**What needs to be done**
Why is the narrator asked to give his speech again at the gathering, according to the novel summary?

**Reading text**
The narrator then realized that the man does not
see him as an individual and the narrator walked
away laughing at the thought that the man was
almost killed by a "figment of his imagination". - The narrator takes his revenge on society in
silent, unsuspecting ways, such as stealing
electricity from a power company by wiring his
room full of light bulbs. He resolves to cover
even the floor of his underground hole with
bulbs, out of spite and a desire to hold and
control as much light as possible. Light is truth
and vice versa, he claims. In this way, his
hibernation will be warm and well lit and he will
continue to be alive. - Music is another source through which he gains
power in his lair. By listening to Louis
Armstrong, he hopes to feel his body vibrate and
to become aware of a new sense of time. He
explains that when he smokes a reefer one day,
the music takes on a new meaning and he sees into
the spaces between time. His dreamlike state
finds him asking a woman of his illusions what
freedom is and her son telling him that he must
learn it from himself. Until then, he blames
society for his irresponsibility and admits to
his own cowardice.
13Chapter 1 Summary
- The first chapter provides quite a contrast to
the novel's Prologue as the narrator takes the
reader back to his experiences as a naive high
school student. The chapter focuses on a
gathering of the town's most influential white
citizens held the day after the narrator's
graduation. Because of the narrator's
well-received oration at graduation, he is asked
to repeat his speech at the gathering, which he
deems a great honor. Upon arriving at the fancy
ballroom, he learns that before his speech he
must first participate in the "battle royal" to
be fought by several black boys hired for the
occasion. The boys are led into the main hall
where the narrator is shocked at the drunkenness
of many of the town's most respected members.
Half naked, the boys are only part of the night's
entertainment. Pushed to the front of the hall,
they are brought into full view of a naked, blond
woman who is expected to dance for the crowd. The
incredible humiliation of the scene causes most
of the boys to want to run away but they are kept
in place as the white men of the group chase the
terrified woman around the room. The next event
of the night directly involves the narrator and
other boys they are all made to wear blindfolds
and enter the boxing ring.

**Source information**
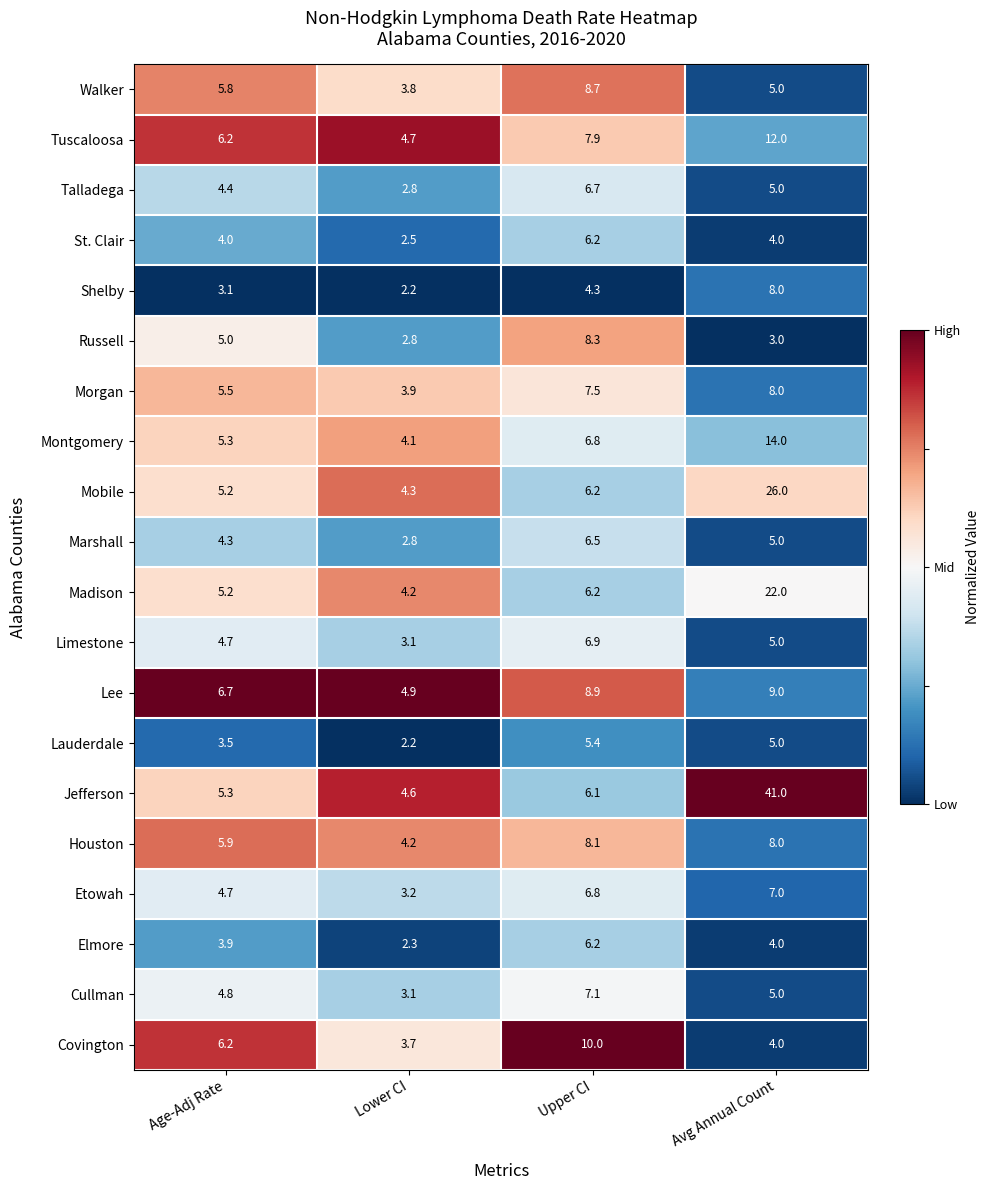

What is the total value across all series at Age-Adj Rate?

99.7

--

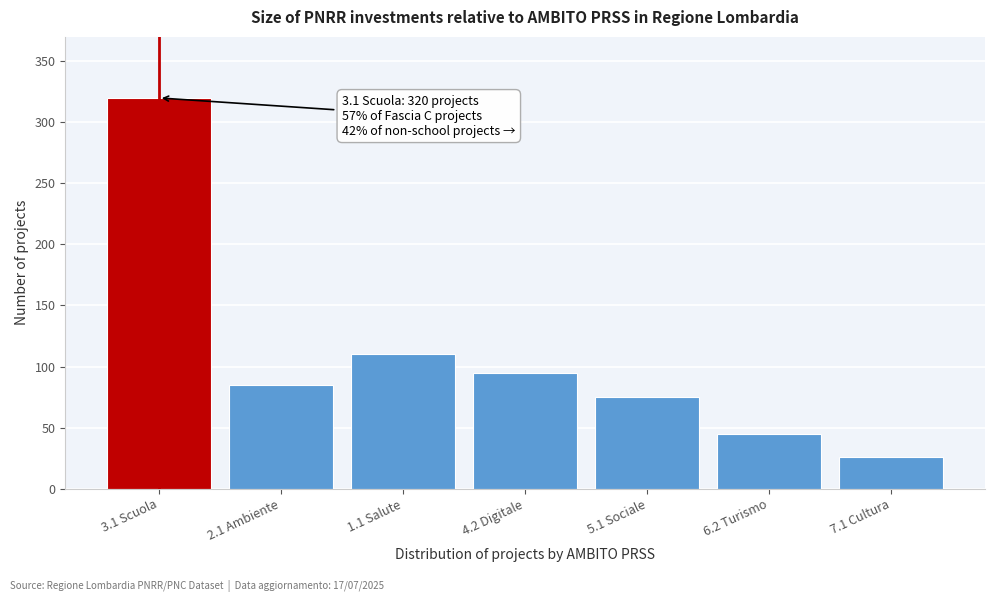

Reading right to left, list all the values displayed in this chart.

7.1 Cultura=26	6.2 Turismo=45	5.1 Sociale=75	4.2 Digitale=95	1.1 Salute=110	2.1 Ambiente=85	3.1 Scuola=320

**The completed task**
His oration at graduation was well received.